Para hacerlo, la finca debe dividirse en dos parcelas independientes.
Sobre el terreno parece sencillo.
Existe desde hace años un muro que separa físicamente ambas zonas.
Cada uno sabe perfectamente qué parte utiliza.
Pero cuando se prepara la operación aparece el problema:
la realidad física, la descripción registral y la representación gráfica no encajan exactamente.
Y entonces ya no basta con decir:
“El límite siempre ha estado aquí.”
En una operación de segregación o división, las nuevas fincas deben quedar correctamente identificadas y georreferenciadas para poder acceder al Registro de la Propiedad.
Cuando existen discrepancias sobre linderos, superficies o delimitación física, puede ser necesario aportar documentación técnica y, según el caso, tramitar alguno de los procedimientos previstos en la legislación hipotecaria para conseguir que Registro y realidad coincidan.
Ahí puede entrar en juego la actuación notarial.
Un acta o expediente notarial puede servir para recoger manifestaciones, incorporar documentación, identificar colindantes y dejar constancia de determinados hechos o circunstancias relevantes para aclarar la situación.
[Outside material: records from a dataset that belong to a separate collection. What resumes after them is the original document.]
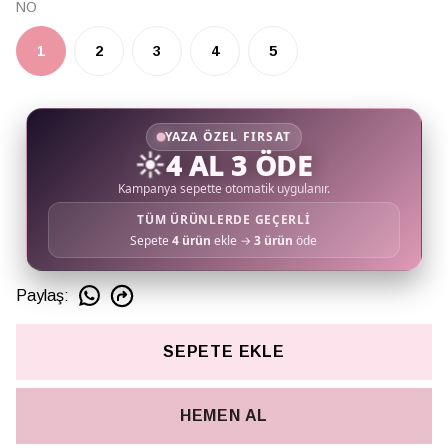
NO
1
2
3
4
5
YAZA ÖZEL FIRSAT
☀️
4 AL 3 ÖDE
Kampanya sepette otomatik uygulanır.
TÜM ÜRÜNLERDE GEÇERLİ
Sepete
4 ürün
ekle →
3 ürün
öde
Paylaş
:
SEPETE EKLE
HEMEN AL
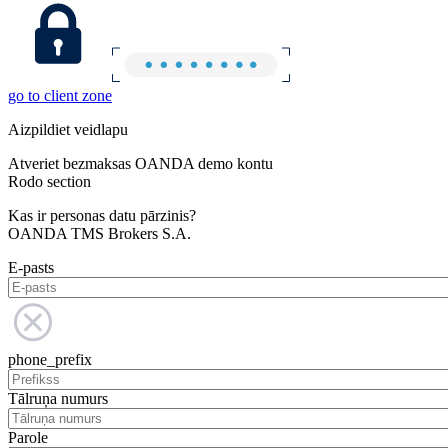
go to client zone
Aizpildiet veidlapu
Atveriet bezmaksas OANDA demo kontu
Rodo section
Kas ir personas datu pārzinis?
OANDA TMS Brokers S.A.
E-pasts
phone_prefix
Tālruņa numurs
Parole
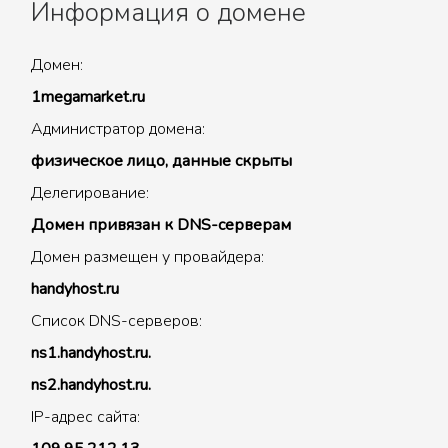
Информация о домене
Домен:
1megamarket.ru
Администратор домена:
физическое лицо, данные скрыты
Делегирование:
Домен привязан к DNS-серверам
Домен размещен у провайдера:
handyhost.ru
Список DNS-серверов:
ns1.handyhost.ru.
ns2.handyhost.ru.
IP-адрес сайта:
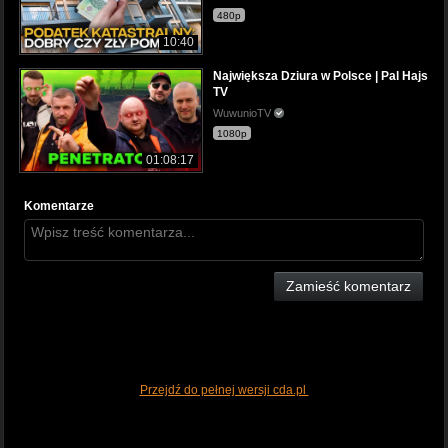
480p
10:40
Największa Dziura w Polsce | Pal Hajs
TV
WuwunioTV
1080p
01:08:17
Komentarze
Zamieść komentarz
Przejdź do pełnej wersji cda.pl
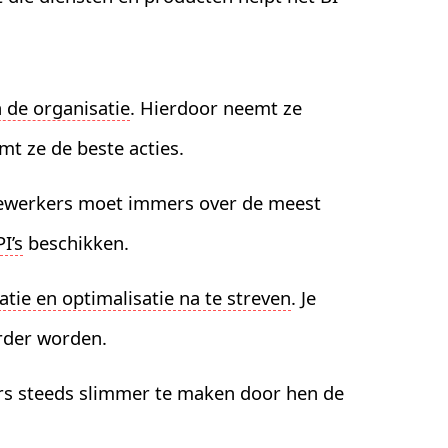
 de organisatie
. Hierdoor neemt ze
mt ze de beste acties.
dewerkers moet immers over de meest
I’s
beschikken.
atie en optimalisatie na te streven
. Je
arder worden.
s steeds slimmer te maken door hen de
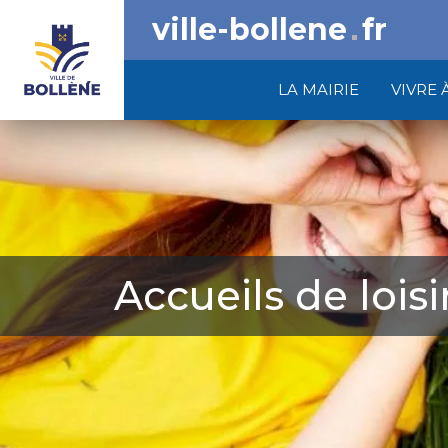
ville-bollene
fr
LA MAIRIE
VIVRE 
Accueils de loisi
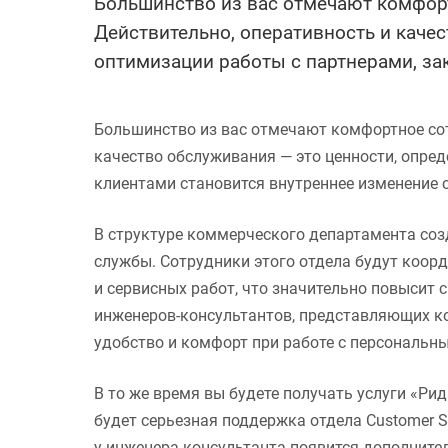
Большинство из вас отмечают комфорт
Действительно, оперативность и каче
оптимизации работы с партнерами, за
Большинство из вас отмечают комфортное сот
качество обслуживания — это ценности, опре
клиентами становится внутреннее изменение 
В структуре коммерческого департамента соз
службы. Сотрудники этого отдела будут коор
и сервисных работ, что значительно повысит
инженеров-консультантов, представляющих ко
удобство и комфорт при работе с персональн
В то же время вы будете получать услуги «Рид
будет серьезная поддержка отдела Customer S
у инженера-консультанта появится дополните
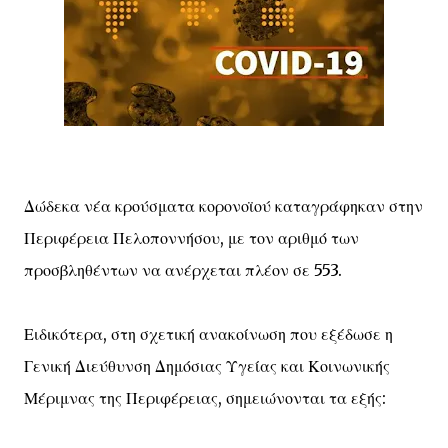
Δώδεκα νέα κρούσματα κορονοϊού καταγράφηκαν στην
Περιφέρεια Πελοποννήσου, με τον αριθμό των
προσβληθέντων να ανέρχεται πλέον σε 553.
Ειδικότερα, στη σχετική ανακοίνωση που εξέδωσε η
Γενική Διεύθυνση Δημόσιας Υγείας και Κοινωνικής
Μέριμνας της Περιφέρειας, σημειώνονται τα εξής:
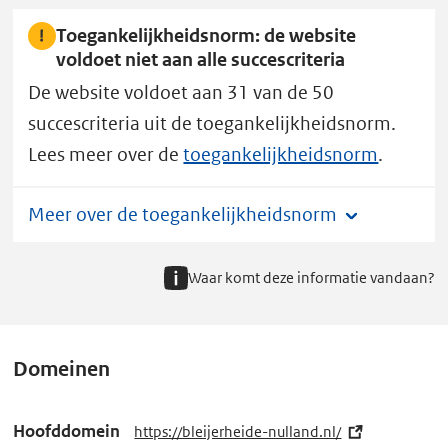
Toegankelijkheidsnorm: de website
voldoet niet aan alle succescriteria
De website voldoet aan 31 van de 50
succescriteria uit de toegankelijkheidsnorm.
Lees meer over de
toegankelijkheidsnorm
.
Meer over de toegankelijkheidsnorm
Waar komt deze informatie vandaan?
Domeinen
Hoofddomein
https://bleijerheide-nulland.nl/
(e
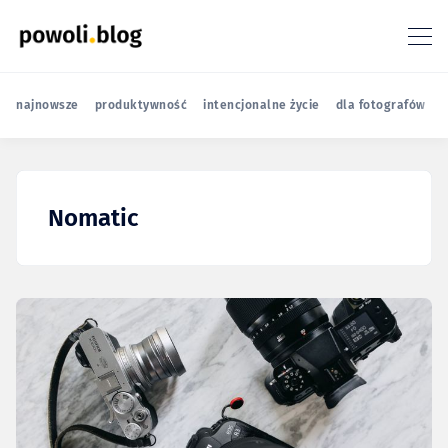
najnowsze
produktywność
intencjonalne życie
dla fotografów
r
Nomatic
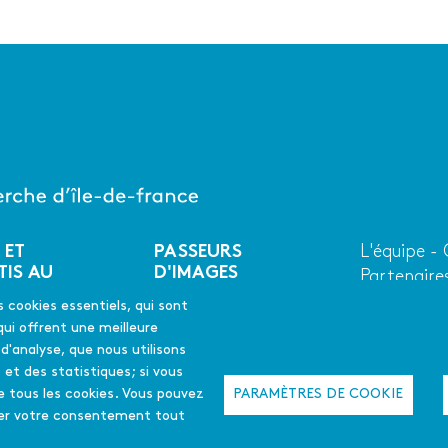
 ET
PASSEURS
L'équipe -
Menu
TIS AU
D'IMAGES
Partenaire
second
Qui somme
En quelques mots
s cookies essentiels, qui sont
ues mots
La déclinaison
qui offrent une meilleure
emploi
francilienne
s d'analyse, que nous utilisons
 et des statistiques; si vous
Appel à projet
PARAMÈTRES DE COOKIE
e tous les cookies. Vous pouvez
2025-26
L'été culturel
quer votre consentement tout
Pero el acta no sustituye al plano técnico.
Ni decide por sí sola dónde está el lindero.
Ni obliga al Registro a aceptar una delimitación determinada.
Su función es ayudar a documentar y acreditar una realidad que después deberá encajar jurídicamente con el resto de la operación.
Una vez aclarada la delimitación, será la escritura la que recoja el negocio jurídico:
la segregación, la extinción del condominio y la adjudicación de las nuevas fincas.
ACTA:
ayuda a documentar la realidad.
ESCRITURA:
recoge la decisión jurídica que las partes quieren formalizar.
Porque cuando terreno, planos y Registro cuentan historias distintas, lo primero es conseguir que hablen el mismo idioma.